Charles Johnson, a seventh-round pick in the same 2013 draft, recalled looking at Patterson sideways upon arriving in Minnesota in September 2014.

“My first impression was like, ‘This guy. He thinks he’s this guy, he thinks he’s all this and that,’ ” Johnson said. “I was like, ‘All right, let me see how it goes.’ And like his whole mentality, his whole work ethic, everything has changed.

“When I first got here, he was just going through the motions. Now he’s locked in.”

Evidence is right on the field whenever Patterson lines up as a gunner on the Vikings’ punt coverage team. Aside from now playing 30 to 50 snaps per game on offense as well as returning kicks, Patterson is also an effective cover man for punter Jeff Locke.

“As a younger guy, I never covered punts in my whole life. I didn’t want to start now in the major leagues,” Patterson said. “I look back at it; I probably should’ve did it a long time ago.”

A younger Patterson would’ve avoided the dirty work, just as he dodged returner Dexter McCluster during the 2013 Pro Bowl when he was first put on a coverage team.

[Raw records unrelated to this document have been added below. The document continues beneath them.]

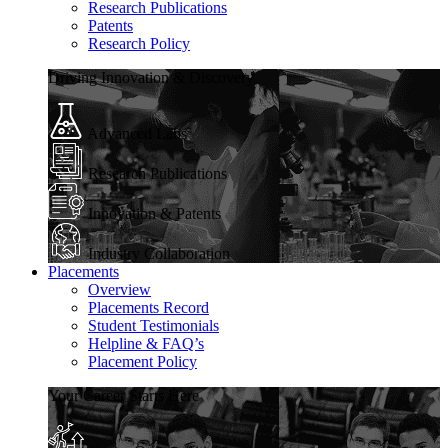
Research Publications
Patents
Research Policy
Driving Innovation & Discovery
Advanced Labs
Research Publications
Innovation & Patents
Industry Collaboration
Placements
Overview
Placements Record
Student Testimonials
Helpline & FAQ’s
Placement Policy
Your Career Starts Here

“I was so scared, every time I run down there I made sure I got blocked,” Patterson said. “I was scared I couldn’t make tackles, but that was me as a rookie. Now, I look back at it, if I am who I am today, I would’ve went down there and tried to lay the smack on him.”

Patterson’s first-ever tackle, he says, didn’t come until this September when he took down Panthers returner Ted Ginn. Vikings head coach Mike Zimmer has been critical of Patterson’s focus in the past but has praised him for doing more this season without the ball in his hands.

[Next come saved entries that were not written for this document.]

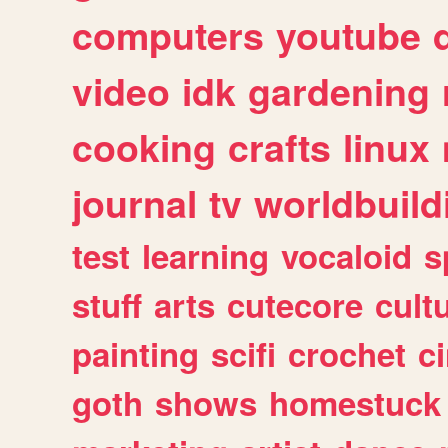
computers
youtube
video
idk
gardening
cooking
crafts
linux
journal
tv
worldbuild
test
learning
vocaloid
s
stuff
arts
cutecore
cult
painting
scifi
crochet
c
goth
shows
homestuck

“He’s become more of a team guy,” Zimmer said. “I think guys figure out in this league it’s not about your draft status, it’s about the things you do on the field.”

Still growing

Patterson’s “flash,” as his nickname reads across the back window of his red Camaro, remains.

Perhaps there is no better example than his game-day long socks that featured his own photo above each ankle during the Vikings’ win against the Cardinals, his 104-yard kickoff return for a touchdown being a reason why they won. Across two games last week, Patterson showed both his growth and how far he has yet to go as an NFL receiver.

After Cardinals safety Tony Jefferson was flagged for a big hit on receiver Stefon Diggs, the fiery Diggs was yanked away from charging back by a long right arm. It was Patterson, who only a year ago head-butted Packers kicker Mason Crosby.

Against the Lions, Patterson caught at least three passes for the eighth straight game. His explosive acceleration and cuts forced multiple Lions to miss on a 22-yard double reverse. But two steps forward were followed by one step too far back.

His focus waned momentarily when a critical Vikings third-down conversion was negated by an illegal-formation penalty because Patterson wasn’t up on the line of scrimmage. Quarterback Sam Bradford threw the game-losing interception on the next third-down attempt.

“He’s earned the opportunity,” Zimmer said of Patterson. “That’s the important thing. Guys earn these opportunities. Then what they do with it from there is really up to them.”